┌─ Data section

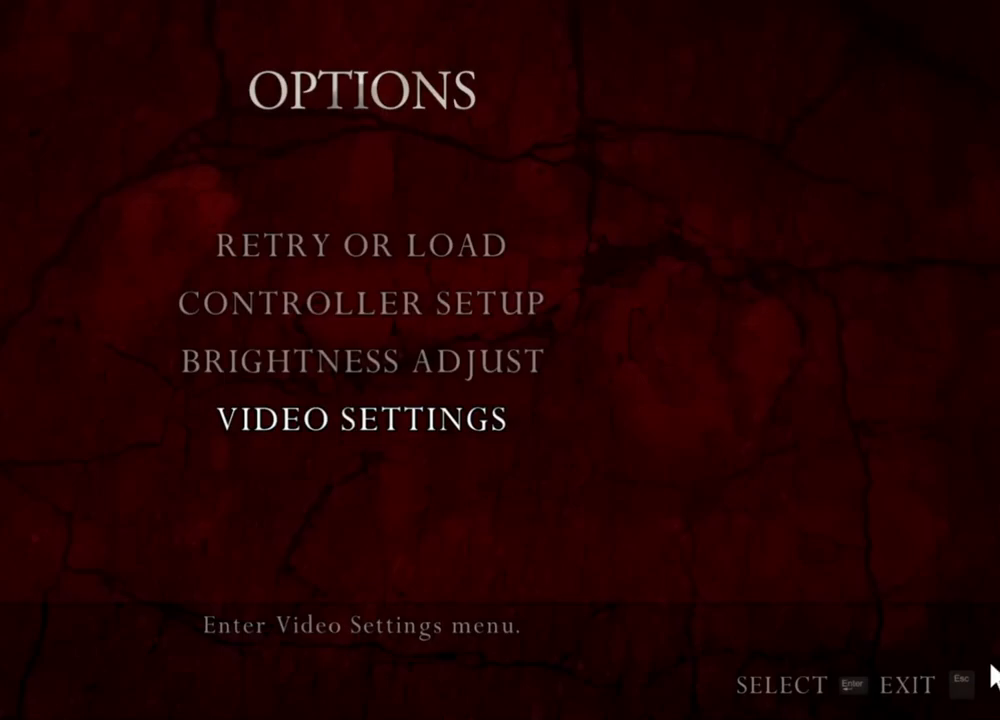
{"keys": [], "mouse": ["right"], "events": []}
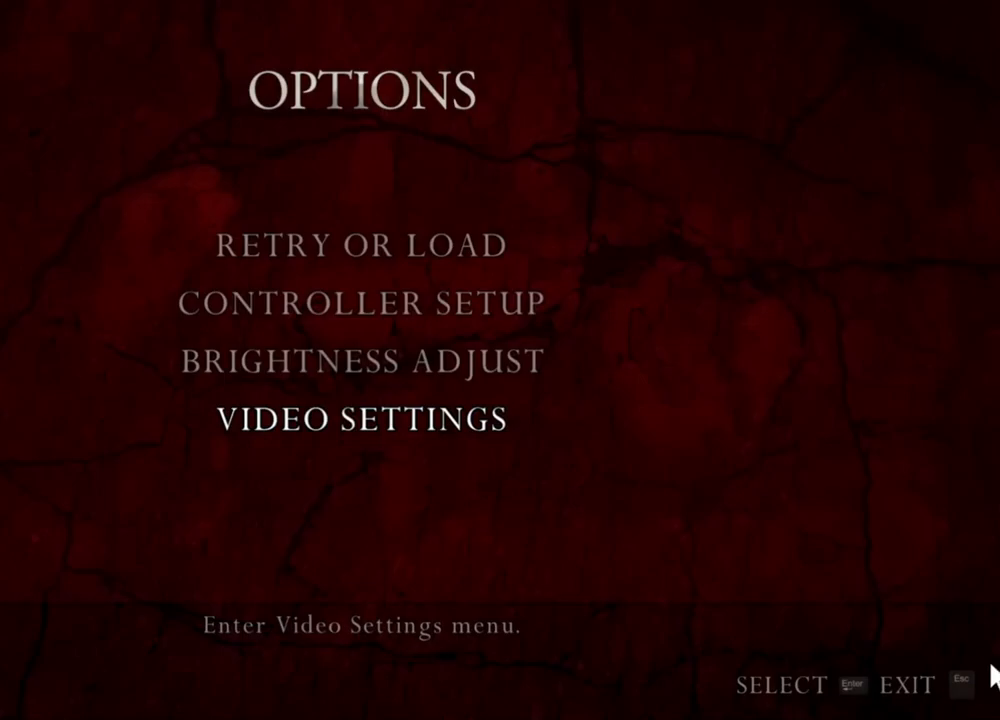
{"keys": [], "mouse": ["right"], "events": []}
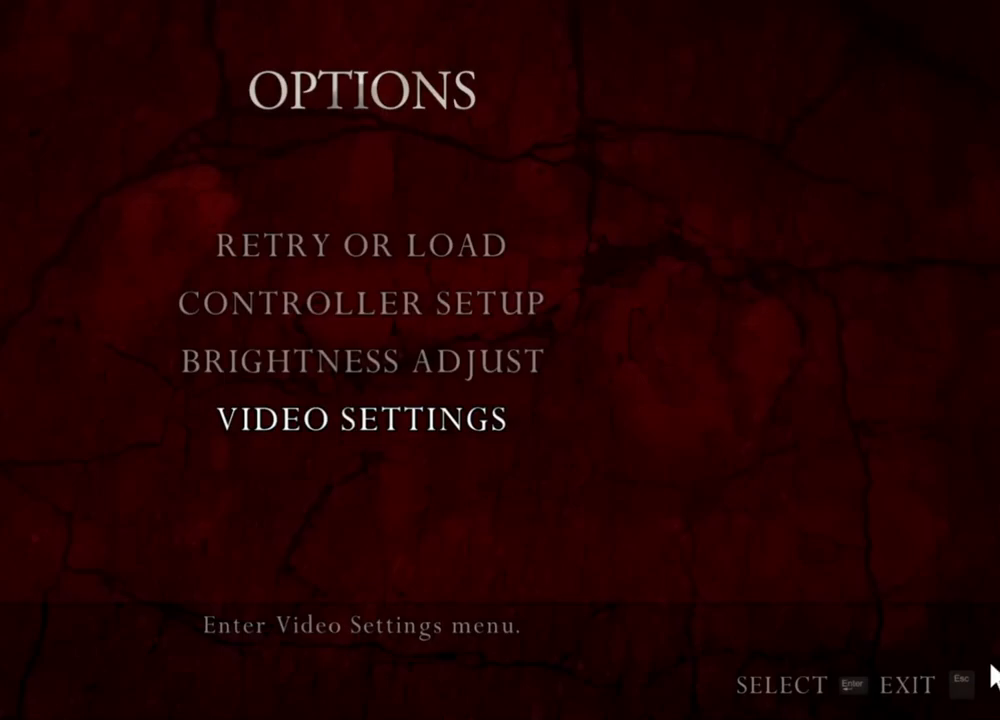
{"keys": [], "mouse": ["right"], "events": []}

└─

__To do__. Quote the data above in full and without alteration; skip the pictures.

__The completed task__.
{"keys": [], "mouse": ["right"], "events": []}
{"keys": [], "mouse": ["right"], "events": []}
{"keys": [], "mouse": ["right"], "events": []}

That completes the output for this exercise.